Ethiopian Wedding in Israel

Benjamin Ahdoot and Yaffa Tegegne

Last week, I had the honour and pleasure of attending Yaffa Tegegne’s Ethiopian wedding with Benjamin, a young man from Montreal. They are going to repeat the ritual in Montreal in December. The event took place in the Israeli city of Rechovot at the “Baruch Tegegne Ethiopian Cultural Center”. It’s a modest structure, but its existence is a miracle.

I first met Yaffa’s late father, Baruch (z”l) at a conference in Montreal’s Queen Elizabeth Hotel in 1979. At the time, I was a graduate student. Baruch was charismatic, intelligent, very Israeli and black. He stood out among the 3,000 North American Jewish delegates. With passion and intelligence he told us the story of his people – the Jews of Ethiopia. He told us how they had been separated from the majority of the Jewish people for millennia. How they once ruled Ethiopia. How they had been reduced to second class status and how, after the fall of Emperor Haile Selassie – “the lion of Judah” – in 1974, they were caught in the crossfire of a civil war. They were being sold as slaves, raped and murdered. He pleaded with the delegates to do something. He told them that the issue had fallen between the political cracks because the Ethiopian Jews were Jews among blacks and blacks among Jews. They fit no one’s stereotype. He said that if something wasn’t done this – the oldest Diaspora Jewish community in the world – was going to disappear in our lifetimes. His affect on the audience was electric. My life changed at that moment. As a son of Holocaust survivors, I wasn’t going to watch in silence while a Jewish community disappeared. “Never again!” is not an empty slogan for my family.

I got to know Baruch. I learned that this modest man was a hero of epic proportions. He was born in 1944 in Ethiopia, but he was a member of a small group of youths that were brought to Israel in 1955 by then President Ben-Zvi. When these youths grew up, they were sent back to Ethiopia – often against their will – to become community leaders. After the revolution that deposed Selassie, the Marxist military regime arrested these “Israeli Ethiopians”, often tortured and killed them in jail. Baruch escaped Ethiopia into Sudan.
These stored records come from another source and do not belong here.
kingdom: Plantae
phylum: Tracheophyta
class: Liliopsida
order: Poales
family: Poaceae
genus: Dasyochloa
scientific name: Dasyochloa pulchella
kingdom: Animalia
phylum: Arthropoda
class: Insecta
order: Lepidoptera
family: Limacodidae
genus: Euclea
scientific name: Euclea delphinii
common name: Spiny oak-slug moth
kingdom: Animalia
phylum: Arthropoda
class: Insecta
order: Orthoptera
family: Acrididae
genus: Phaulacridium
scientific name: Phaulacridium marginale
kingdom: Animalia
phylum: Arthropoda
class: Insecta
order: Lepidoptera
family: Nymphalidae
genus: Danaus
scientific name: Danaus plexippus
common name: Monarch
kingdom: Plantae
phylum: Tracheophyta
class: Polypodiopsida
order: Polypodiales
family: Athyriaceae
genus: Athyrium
He literally marched across a desert. He stowed away on a ship. He made it to Europe and presented himself to Israeli officials there. Upon his return to Israel, he tried to convince government after government to act. When nothing helped, he went to America, raised money from individuals associated with the American and Canadian Associations for Ethiopian Jews, and led a rescue group in the Sudan. Only when he proved that smuggling worked, did Israel’s secret service kick into action. For the next decade, he worked tirelessly to help his people. Because of him, I was able to make my first documentary in 1981, “Falasha: Exile of the Black Jews”. Because of his rescue, relief and advocacy efforts – because of the people that he was able to inspire into action – mountains were moved. Finally, governments kicked into action. Beginning in late 1984, Israel conducted three dramatic airlifts that brought tens of thousands of Ethiopian Jews to their ancient homeland. In a few weeks, on August 28, the last of the “Falash Mura” – a group of Christianized Ethiopian Jews who have returned to Judaism – will be arriving at Ben Gurion airport outside Tel Aviv. They will be met there by the Prime Minister of Israel. A circle will be closed.

Baruch always dreamt that one day there would be a cultural center in Rechovot, where many Ethiopians live, celebrating the rich heritage that the Ethiopians brought with them. His vision hasn’t quite materialized but today there is a plot of land that has been put aside by the municipality for the center and there is a simple building where the community can have meetings and celebrate weddings. Outside, there is a memorial dedicated to Baruch.

Which brings me back to the beginning of this story. With my wife and kids, I was able to dance at Yaffa Tegegne’s wedding in a center named for her dad – my friend – and we were surrounded by hundreds of proud and free Afro-Israelis of Ethiopian descent (soon Yaffa and Benjamin Ahdoot are going to re-tie the knot for their “official” wedding in Montreal, where I first met Baruch).

When I met Baruch in 1979 there were 400 Ethiopian Jews living in Israel. Today, there are over 120,000. They are artists, soldiers, members of knesset (parliament), ambassadors (to Ethiopia), doctors, nurses and even beauty queens. Miss Israel – as President Obama learned during his visit to Jerusalem – is Ethiopian.

The Prophet Isaiah prophesied that the Jews would return to Zion from the four corners of the earth. He explicitly mentions the Biblical “Cush”, modern day Ethiopia (Isaiah 11:11-12). Miracles are happening everywhere. We just have to open our eyes to see them.